À Limoges, où la fabrique de porcelaine occupe plus de six mille ouvriers, et qui compte environ treize mille indigents sur une population de cent mille âmes, le peuple arracha les bulletins de vote aux mains des scrutateurs et désarma la garde nationale. Le 27 avril, les ouvriers de Rouen, irrités par l’échec de leur liste, qu’ils avaient faite beaucoup trop exclusive[1], et par des provocations imprudentes de la garde nationale qui, depuis la journée du 16 avril, se montrait animée d’un mauvais esprit de réaction, coururent aux armes. Le combat s’engagea ; il dura deux jours, si toutefois on peut appeler combat la lutte inégale d’une masse populaire, à peu près dépourvue d’armes et de munitions, mêlée de femmes, de vieillards et d’enfants, sans chef militaire, contre les troupes les mieux disciplinées, agissant de concert avec la garde nationale ; la disproportion entre le chiffre des morts et des blessés, chiffre considérable dans les rangs du prolétariat[2], et si peu élevé dans les rangs de la troupe qu’on a pu dire que ni un soldat ni un garde national n’avaient péri, témoigne assez de cette inégalité.
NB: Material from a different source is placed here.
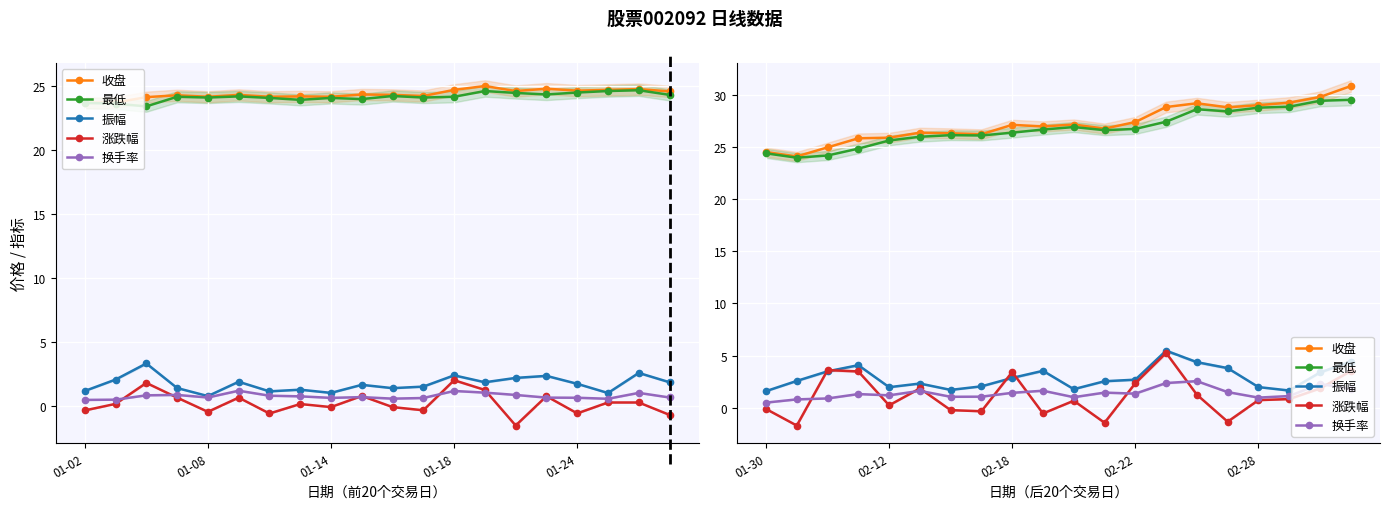

True or false: 最低 has more than 1 interior local peaks.

True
Cependant le général Gérard, qui commandait à Rouen, fit sur le combat un rapport dont le langage sévère, et sans aucun retour de pitié, blessa ceux-là mêmes d’entre les membres du conseil qui souhaitaient le plus une répression énergique des soulèvements populaires.

MM. Ledru-Rollin et Louis Blanc protestèrent contre ce rapport et demandèrent que le général Gérard parût devant un conseil de guerre ; mais leur demande fut écartée. On chargea M. Frank-Carré, ancien procureur général dans la Seine-inférieure, de dresser une enquête. M. Deschamps

  1. Sur cette liste, composée de 19 noms, il y en avait 10 appartenant au prolétariat.
  2. M. Senard, dans son discours à l’Assemblée nationale (séance du 8 mai 1848), donne les chiffres suivants : 41 barricades, contre lesquelles il aurait été tiré 19 coups de canons ; 11 hommes tués dans le combat, 76 blessés, recueillis dans les hospices et dont 23 y sont morts. Mais ces chiffres paraissent être restés fort au-dessous de la réalité.